Let $a$ be a fixed positive integer. Find the largest integer $b$ such that $(x+a)(x+b)=x+a+b$, for some integer $x$.

One have $n$ distinct circles(with the same radius) such that for any $k+1$ circles there are (at least) two circles that intersects in two points. Show that for each line $l$ one can make $k$ lines, each one parallel with $l$, such that each circle has (at least) one point of intersection with some of these lines.

Show that there are infinitely many pairs of positive integers $(m,n)$, with $m<n$, such that $m$ divides $n^{2016}+n^{2015}+\dots+n^2+n+1$ and $n$ divides $m^{2016}+m^{2015} +\dots+m^2+m+1$.

Is there a number $n$ such that one can write $n$ as the sum of $2017$ perfect squares and (with at least) $2017$ distinct ways?

Let $ABC$ be a triangle and $I$ is your incenter, let $P$ be a point in $AC$ such that $PI$ is perpendicular to $AC$, and let $D$ be the reflection of $B$ wrt circumcenter of $\triangle ABC$. The line $DI$ intersects again the circumcircle of $\triangle ABC$ in the point $Q$. Prove that $QP$ is the angle bisector of the angle $\angle AQC$.

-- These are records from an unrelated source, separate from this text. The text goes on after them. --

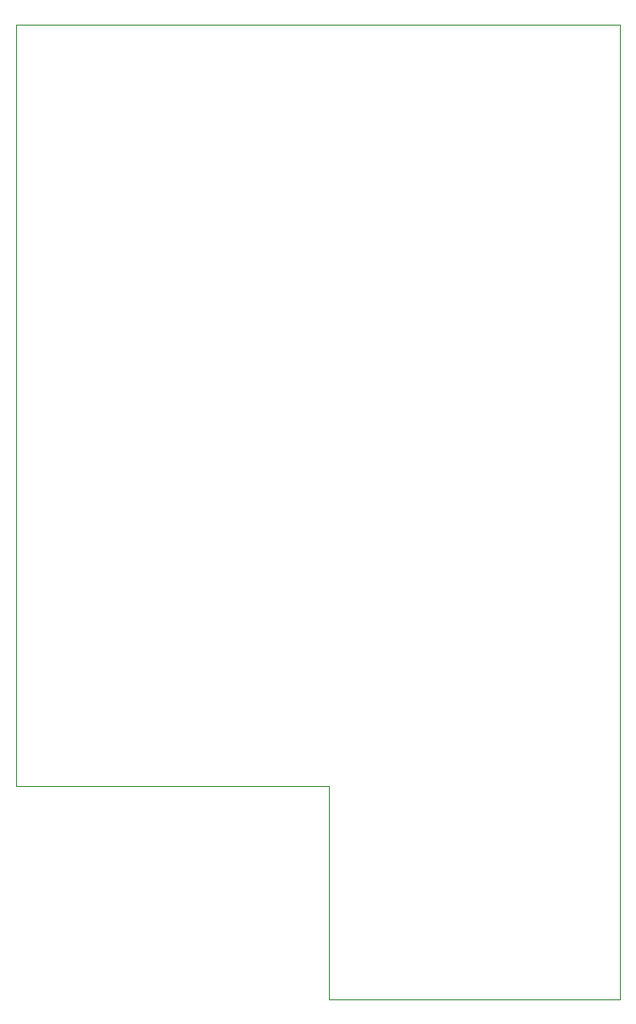
<source format=gbr>
%TF.GenerationSoftware,KiCad,Pcbnew,7.0.10*%
%TF.CreationDate,2024-12-09T12:22:18+01:00*%
%TF.ProjectId,dalmierz,64616c6d-6965-4727-9a2e-6b696361645f,rev?*%
%TF.SameCoordinates,Original*%
%TF.FileFunction,Profile,NP*%
%FSLAX46Y46*%
G04 Gerber Fmt 4.6, Leading zero omitted, Abs format (unit mm)*
G04 Created by KiCad (PCBNEW 7.0.10) date 2024-12-09 12:22:18*
%MOMM*%
%LPD*%
G01*
G04 APERTURE LIST*
%TA.AperFunction,Profile*%
%ADD10C,0.100000*%
%TD*%
G04 APERTURE END LIST*
D10*
X178000000Y-148000000D02*
X152000000Y-148000000D01*
X152000000Y-129000000D01*
X136000000Y-129000000D01*
X124000000Y-129000000D01*
X124000000Y-123000000D01*
X124000000Y-61000000D01*
X178000000Y-61000000D01*
X178000000Y-148000000D01*
M02*

</source>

For each fixed positiver integer $n$, $n\geq 4$ and $P$ an integer, let $(P)_n \in [1, n]$ be the smallest positive residue of $P$ modulo $n$. Two sequences $a_1, a_2, \dots, a_k$ and $b_1, b_2, \dots, b_k$ with the terms in $[1, n]$ are defined as equivalent, if there is $t$ positive integer, gcd$(t,n)=1$, such that the sequence $(ta_1)_n, \dots, (ta_k)_n$ is a permutation of $b_1, b_2, \dots, b_k$. Let $\alpha$ a sequence of size $n$ and your terms are in $[1, n]$, such that each term appears $h$ times in the sequence $\alpha$ and $2h\geq n$. Show that $\alpha$ is equivalent to some sequence $\beta$ which contains a subsequence such that your size is(at most) equal to $h$ and your sum is exactly equal to $n$.